# Bass on Fly



## skinny_water (Jun 11, 2008)

use smaller baitfish patterns (#4), don't try to cast more than 20ft, and GO SLOW! You will learn the dangle but those are some little bullet points. Sightfishing is premo, thats where you will have your best shots.


----------



## DSampiero (Oct 18, 2009)

Walk the canals and look for sand holes on the bank 1-3 feet of water. Peacock Bass are your best bet for easy sight fishing. They probably already have spawned, in which case work culverts, docks and pilings. Figure out which Golf courses are easy to sneak onto and get there early, before the first round of ball smackers get out and b!tch at you for having fun while they get frustrated. ;D


----------



## billhempel (Oct 9, 2008)

I use a 7wt outfit (Loomis Shore Stalker with SA Windmaster WF7F) I fish small poppers, sliders, all with legs. Colors all yellow, white, or chartruese. Hair bugs tend to get soaked and heavy so foam, cork, etc. Clousers are always good. There are local favorites for Peacocks. Check with the Fly Shop of Miami or the Fly Shop of Ft. Lauderdale. Now is a post spawn and it has slowed so move the flys slower, let them sit a bit, etc. Fish are not as aggressive now and are scattered. I have done well on the first visit to a known spot and then it shuts down on subsequent visits. Just keep trying spots. There are plenty. Sometimes you have to park and then walk a bit to get there. Here's a photo taken just last week. I was using some tackle from the 50's and 80's. The reel is a 50's Centuare River spinning reel and an 80's Fenwick 4 pc travel rod. It's fun sometimes.


----------



## HaMm3r (Dec 11, 2006)

Like ByFly said, get ya some foam poppers and head out early morning at dawn, or late evening near dusk. Cast it as far as you can, then work it back aggressively, giving it a good hard pop every 1 to 2 seconds with an occassional pause. Unless you can see the fish, this is one of the best ways to get them to come to you.

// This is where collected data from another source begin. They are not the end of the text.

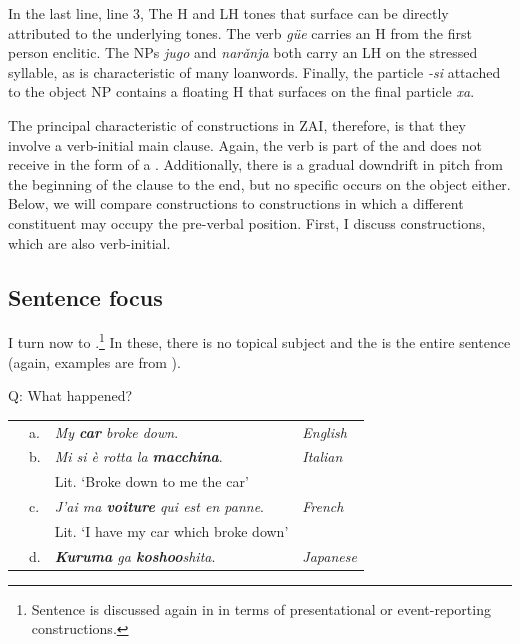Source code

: In the last line, line 3, The H and LH tones that surface can be directly attributed to the underlying tones. The verb \textit{g\"{u}e} carries an H  from the first person enclitic. The NPs \textit{jugo} and  \textit{nar\v{a}nja} both carry an LH  on the stressed syllable, as is characteristic of many  loanwords. Finally, the particle \textit{-si} attached to the object NP contains a floating H  that surfaces on the final particle \textit{xa}. 

The principal characteristic of  constructions in ZAI, therefore, is that they involve a verb-initial main clause. Again, the verb is part of the  and does not receive  in the form of a . Additionally, there is a gradual downdrift in pitch from the beginning of the clause to the end, but no specific  occurs on the object either. Below, we will compare  constructions to  constructions in which a different constituent may occupy the pre-verbal position. First, I discuss  constructions, which are also verb-initial.



\subsection{Sentence focus}\label{sfsection}

I turn now to .\footnote{Sentence  is discussed again in  in terms of presentational or event-reporting constructions.} In these, there is no topical subject and the  is the entire sentence (again, examples are from \citealt{lambrecht1994}). 


\ea\label{SF}
{Q: What happened?} \\
\begin{table} 
\begin{tabular}{l l l l}
 & a. & \textit{My \textbf{car} broke down}. & \textit{English} \\
 & b. & \textit{Mi si \`{e} rotta la \textbf{macchina}}. & \textit{Italian}  \\
  & & Lit. `Broke down to me the car'  \\
 & c. & \textit{J'ai ma \textbf{voiture} qui est en panne}. & \textit{French}  \\
  & & Lit. `I have my car which broke down' \\
   & d. & \textit{\textbf{Kuruma} ga \textbf{koshoo}shita}. & \textit{Japanese}  \\
\end{tabular}
\end{table}
\z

This is one from last week on my 5wt. You can see the foam popper in the pic.


----------



## paint it black (Nov 3, 2007)

I like sight fishing with clousers.
I have hooked anything from snook, bass, peacock bass, tarpon, jack crevalle, jaguar guapote, mayan cichlid, blue gills, bowfin, tilapia, and numerous other random fish in freshwater canals using a clouser.

You get the good with the bad.
That's why I rather sight fish them and make the casts, keeps the unwanted species off the end of the line. 

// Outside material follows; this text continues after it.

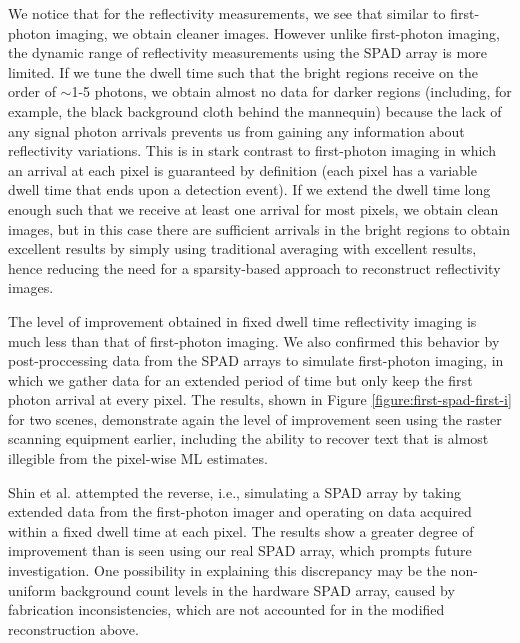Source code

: We notice that for the reflectivity measurements, we see that similar to first-photon imaging, we obtain cleaner images. However unlike first-photon imaging, the dynamic range of reflectivity measurements using the SPAD array is more limited. If we tune the dwell time such that the bright regions receive on the order of $\sim$1-5 photons, we obtain almost no data for darker regions (including, for example, the black background cloth behind the mannequin) because the lack of any signal photon arrivals prevents us from gaining any information about reflectivity variations. This is in stark contrast to first-photon imaging in which an arrival at each pixel is guaranteed by definition (each pixel has a variable dwell time that ends upon a detection event). If we extend the dwell time long enough such that we receive at least one arrival for most pixels, we obtain clean images, but in this case there are sufficient arrivals in the bright regions to obtain excellent results by simply using traditional averaging with excellent results, hence reducing the need for a sparsity-based approach to reconstruct reflectivity images.

The level of improvement obtained in fixed dwell time reflectivity imaging is much less than that of first-photon imaging. We also confirmed this behavior by post-proccessing data from the SPAD arrays to simulate first-photon imaging, in which we gather data for an extended period of time but only keep the first photon arrival at every pixel. The results, shown in Figure \ref{figure:first-spad-first-i} for two scenes, demonstrate again the level of improvement seen using the raster scanning equipment earlier, including the ability to recover text that is almost illegible from the pixel-wise ML estimates.

Shin et al. \cite{kirmani-photon} attempted the reverse, i.e., simulating a SPAD array by taking extended data from the first-photon imager and operating on data acquired within a fixed dwell time at each pixel. The results show a greater degree of improvement than is seen using our real SPAD array, which prompts future investigation. One possibility in explaining this discrepancy may be the non-uniform background count levels in the hardware SPAD array, caused by fabrication inconsistencies, which are not accounted for in the modified reconstruction above.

Bass seem to like clousers in natural looking colors, but smaller ones will hit any color.
The largest bass I have caught on fly was around 4lbs.
The largest peacock I estimated around 7lbs, but other skilled accomplished anglers said it could have gone for 8lbs.

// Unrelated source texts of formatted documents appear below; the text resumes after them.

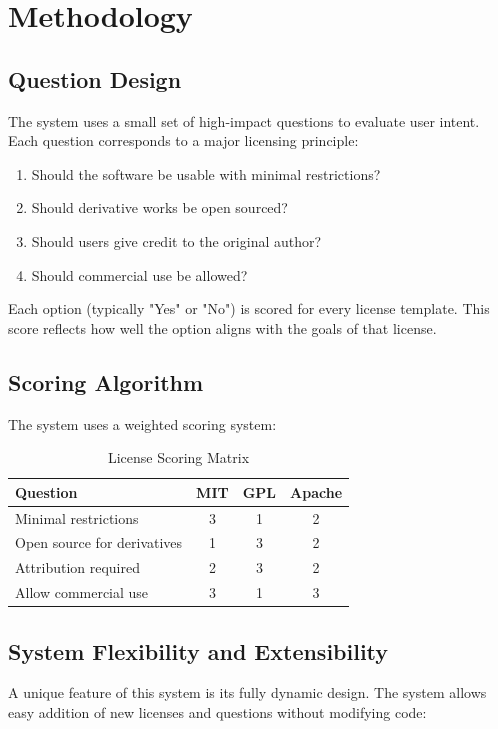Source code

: \documentclass[12pt,a4paper]{report}
\begin{document}
\chapter{Methodology}
\section{Question Design}
The system uses a small set of high-impact questions to evaluate user intent. Each question corresponds to a major licensing principle:

\begin{enumerate}
    \item Should the software be usable with minimal restrictions?
    \item Should derivative works be open sourced?
    \item Should users give credit to the original author?
    \item Should commercial use be allowed?
\end{enumerate}

Each option (typically "Yes" or "No") is scored for every license template. This score reflects how well the option aligns with the goals of that license.

\section{Scoring Algorithm}
The system uses a weighted scoring system:

\begin{table}[h]
    \centering
    \begin{tabular}{lccc}
        \toprule
        Question                    & MIT & GPL & Apache \\
        \midrule
        Minimal restrictions        & 3   & 1   & 2      \\
        Open source for derivatives & 1   & 3   & 2      \\
        Attribution required        & 2   & 3   & 2      \\
        Allow commercial use        & 3   & 1   & 3      \\
        \bottomrule
    \end{tabular}
    \caption{License Scoring Matrix}
\end{table}

\section{System Flexibility and Extensibility}
A unique feature of this system is its fully dynamic design. The system allows easy addition of new licenses and questions without modifying code:
\end{document}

I'm about to pick up a new 5wt outfit for bass and peas because my last 5wt rod broke.


----------



## Charlie (Apr 5, 2010)

Tried out some bass on fly today at tradewinds park. Although my casting from a kayak greatly improved ( I went from a 10 foot range to a 30 foot range), I had no luck on fly. However, my fishing buddy (dad) caught three, the biggest 16", with a brown woolly bugger.


----------